Até que, em 2020, morreu a juíza da Suprema Corte Ruth Bader Ginsburg. Ela defendia o direito da mulher de escolher fazer um aborto, mas sempre deixou claro que decisão judicial que liberava o procedimento em todo o país, aquela Roe contra Wade, era problemática.
Na hora da morte dela, o presidente Donald Trump prometeu substituí-la por alguém contra o direito ao aborto. E o fez: colocou em seu lugar Amy Coney Barrett. Em 2022, quando o presidente Joe Biden já estava no poder, a Suprema Corte reverteu a decisão de 1973 e acabou com a legalidade constitucional do aborto.
Ann é contra o aborto: ‘Sempre errado’
Jornal Nacional/ Reprodução
“O número de abortos na verdade aumentou desde essa decisão. Alguns estados proibiram totalmente. Mas as mulheres que podem viajam para outros estados. E há pílulas abortivas que são enviadas por correio, mesmo para estados onde o aborto é ilegal. A consulta pode ser feita pela internet”, afirma Deborah Stalberg .
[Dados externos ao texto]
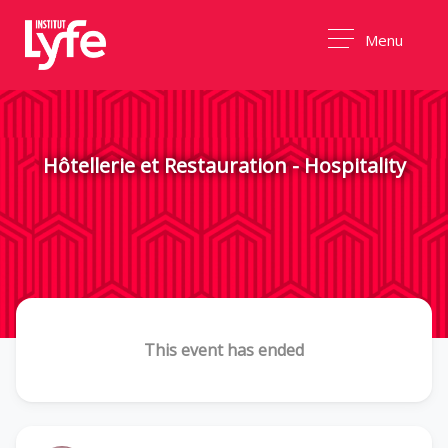
Menu
Hôtellerie et Restauration - Hospitality
This event has ended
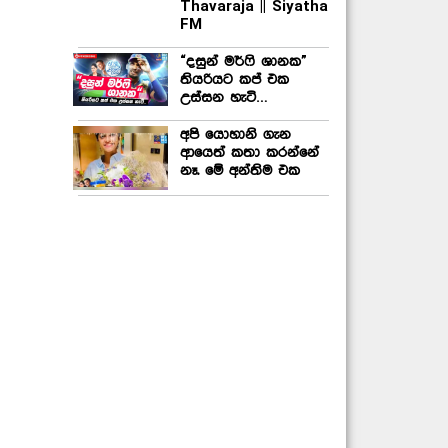
Thavaraja || Siyatha
FM
“දසුන් මර්ෆි ශානක”
තියරියට කප් එක
උස්සන හැටි…
අපි යොහානි ගැන
ආයෙත් කතා කරන්නේ
නෑ. මේ අන්තිම එක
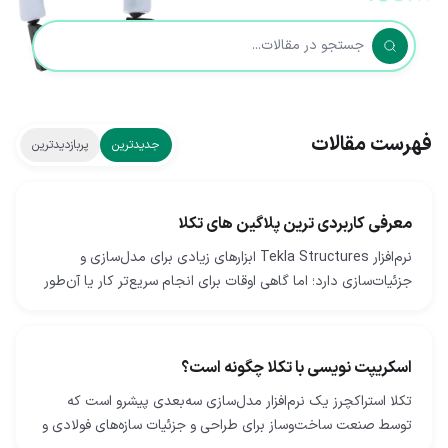
فهرست مقالات
جدیدترین
پربازدیدترین
معرفی کاربردی ترین پلاگین های تکلا
نرم‌افزار Tekla Structures ابزارهای زیادی برای مدل‌سازی و
جزئیات‌سازی دارد؛ اما گاهی اوقات برای انجام سریع‌تر کار یا آن‌طور
که دوست دارید، به ابزارهای بیشتری…
اسکریپت نویسی با تکلا چگونه است؟
تکلا استراکچرز یک نرم‌افزار مدل‌سازی سه‌بعدی پیشرو است که
توسط صنعت ساخت‌وساز برای طراحی و جزئیات سازه‌های فولادی و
Deborah Stalberg é médica e pesquisadora pela Universidade de Harvard.
“A melhor pessoa para decidir o que acontece com uma gravidez é a pessoa que está grávida. Na minha prática diária, eu vejo que são vários os motivos que podem levar uma mulher a querer interromper uma gravidez”, diz.
Os Estados Unidos estão vivendo um momento de escolha importante. Kamala Harris promete transformar o direito ao aborto em lei federal. Donald Trump defende que cada estado tenha sua própria lei para isso. É um tema tão delicado que sempre se torna um dos mais importantes da eleição.
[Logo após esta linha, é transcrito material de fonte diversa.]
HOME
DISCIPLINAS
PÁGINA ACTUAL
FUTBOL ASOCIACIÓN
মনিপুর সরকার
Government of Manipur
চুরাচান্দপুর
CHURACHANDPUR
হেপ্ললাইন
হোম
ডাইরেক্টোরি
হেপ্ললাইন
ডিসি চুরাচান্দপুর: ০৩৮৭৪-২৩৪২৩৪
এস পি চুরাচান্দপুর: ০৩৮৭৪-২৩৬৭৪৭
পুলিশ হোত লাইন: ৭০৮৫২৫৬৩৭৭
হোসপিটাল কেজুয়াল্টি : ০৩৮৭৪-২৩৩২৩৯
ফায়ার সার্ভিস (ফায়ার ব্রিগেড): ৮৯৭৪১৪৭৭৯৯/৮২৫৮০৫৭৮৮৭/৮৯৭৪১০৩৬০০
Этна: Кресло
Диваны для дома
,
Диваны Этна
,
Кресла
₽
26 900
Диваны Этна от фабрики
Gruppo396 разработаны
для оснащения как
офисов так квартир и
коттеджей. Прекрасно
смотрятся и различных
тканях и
“Uma mulher que não tem o controle sobre sua reprodução está submetida às vontades de uma sociedade que tem outros planos para ela. O sonho americano é de igualdade entre as pessoas, de algum controle sobre suas próprias vidas”, afirma Martha.
“Aborto está sempre errado. O bebê é sempre uma criança inocente. O sonho americano é o que sempre foi: um emprego que traga sustento e que contribua para a sociedade”, diz Ann.
A política é um tema muito sensível quando o tema é a vida.